129: Each line at level
130: .IB n \(pl1
131: is under the control of the line at level
132: .IB n
133: most closely preceding it in the magic file.
134: If the test on a line at level
135: .I n
136: succeeds, the tests specified in all the subsequent lines at level
137: .IB n \(pl1
138: are performed, and the messages printed if the tests succeed. The next
139: line at level
140: .I n
141: terminates this.
142: If the first character following the last
143: .B >
144: is a
145: .B (
146: then the string after the parenthesis is interpreted as an indirect offset.

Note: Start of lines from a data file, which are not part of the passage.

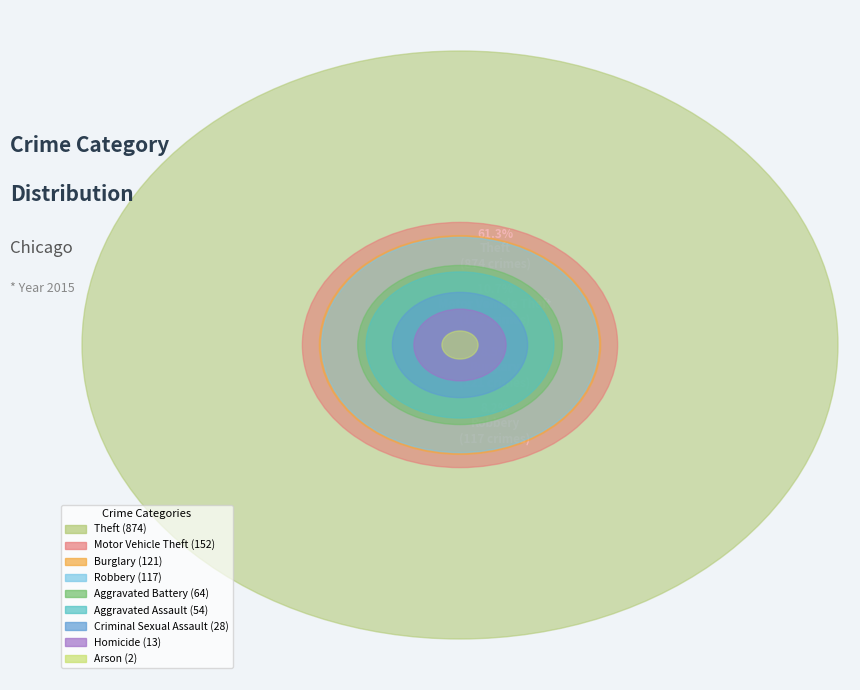

How much of the chart is everything except Arson?

99.9%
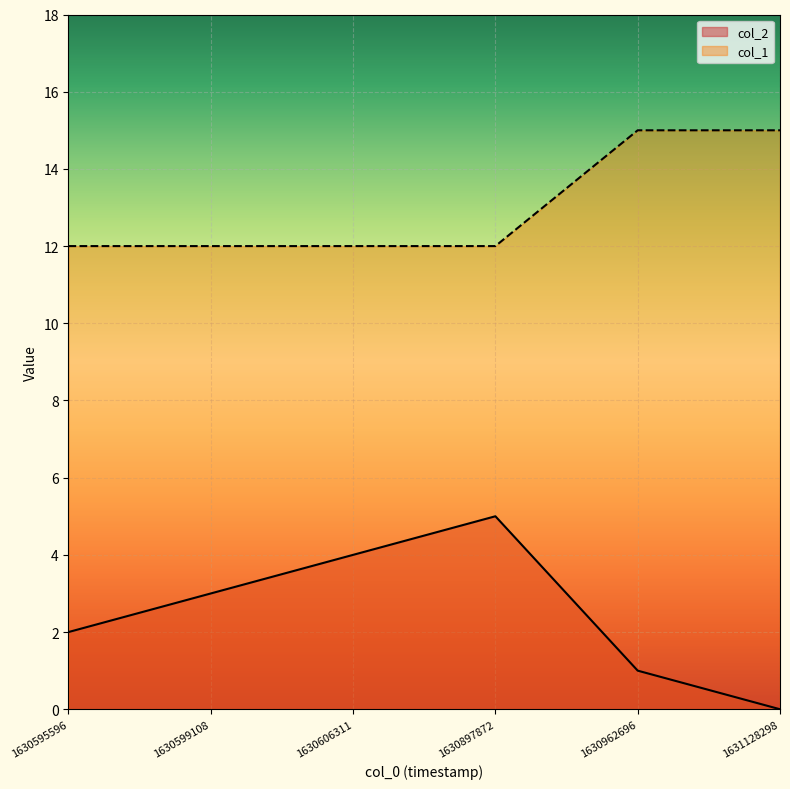

Between 1630897872 and 1631128298, which series saw the biggest shift?

col_2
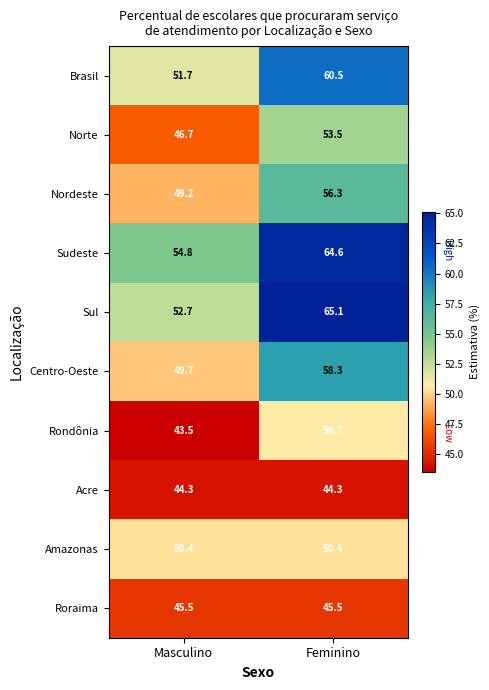

Which label corresponds to the smallest value in the chart?

Masculino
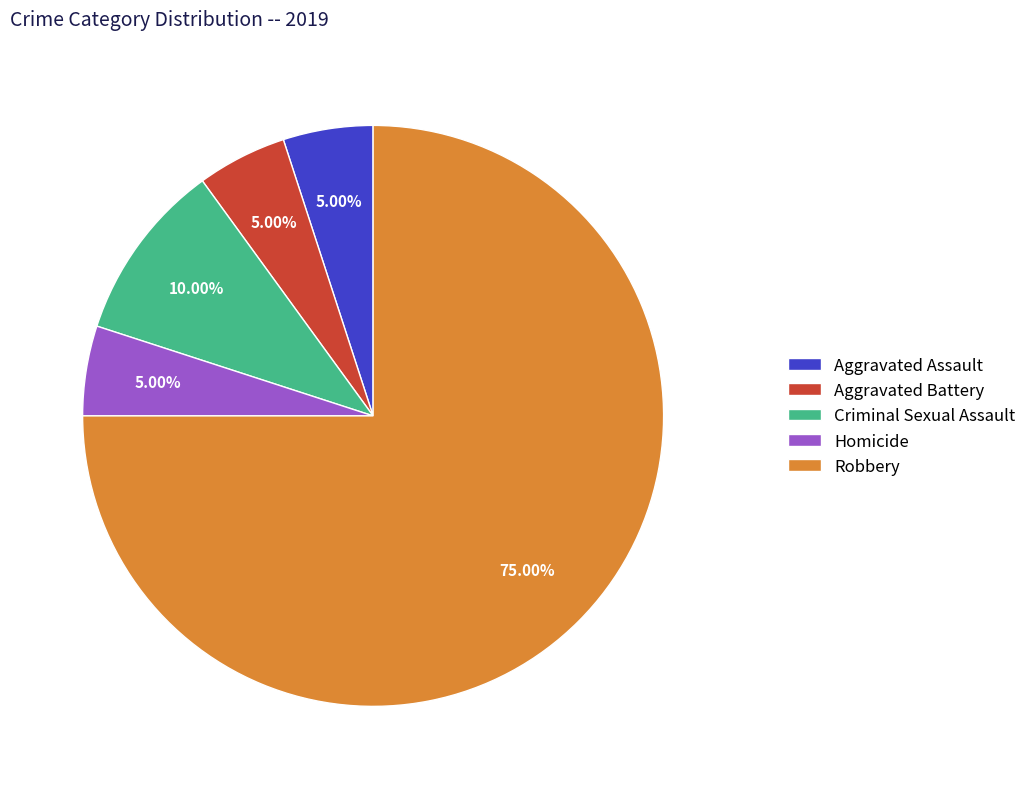

The Aggravated Assault slice represents 1% of the pie. True or false?

False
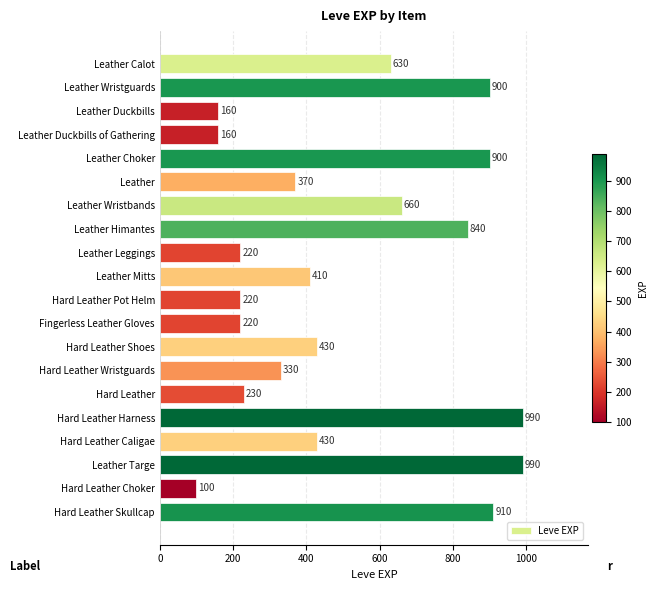

What is the smallest value displayed?

100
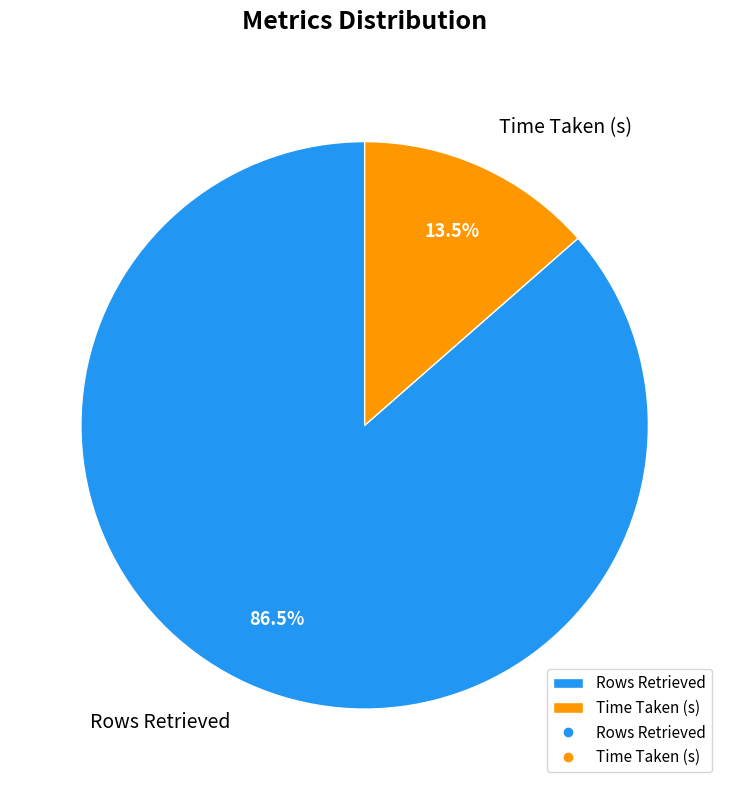

Is the sum of Time Taken (s) and Rows Retrieved greater than half?

Yes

147: That means that the number after the parenthesis is used as an offset in
148: the file. The value at that offset is read, and is used again as an offset
149: in the file. Indirect offsets are of the form:
150: .BI (( x [.[bsl]][+-][ y ]).
151: The value of
152: .I x
153: is used as an offset in the file. A byte, short or long is read at that offset
154: depending on the
155: .B [bsl]
156: type specifier. To that number the value of
157: .I y
158: is added and the result is used as an offset in the file. The default type
159: if one is not specified is long.
160: .SH BUGS
161: The formats
162: .IR long ,
163: .IR belong ,
164: .IR lelong ,
165: .IR short ,
166: .IR beshort ,
167: .IR leshort ,
168: .IR date ,
169: .IR bedate ,
170: and
171: .I ledate
172: are system-dependent; perhaps they should be specified as a number
173: of bytes (2B, 4B, etc),
174: since the files being recognized typically come from
175: a system on which the lengths are invariant.
176: .PP
177: There is (currently) no support for specified-endian data to be used in
178: indirect offsets.
179: .SH SEE ALSO
180: .IR file (1)
181: \- the command that reads this file.
182: .\"
183: .\" From: guy@sun.uucp (Guy Harris)
184: .\" Newsgroups: net.bugs.usg
185: .\" Subject: /etc/magic's format isn't well documented
186: .\" Message-ID: <2752@sun.uucp>
187: .\" Date: 3 Sep 85 08:19:07 GMT
188: .\" Organization: Sun Microsystems, Inc.
189: .\" Lines: 136
190: .\"
191: .\" Here's a manual page for the format accepted by the "file" made by adding
192: .\" the changes I posted to the S5R2 version.
193: .\"
194: .\" Modified for Ian Darwin's version of the file command.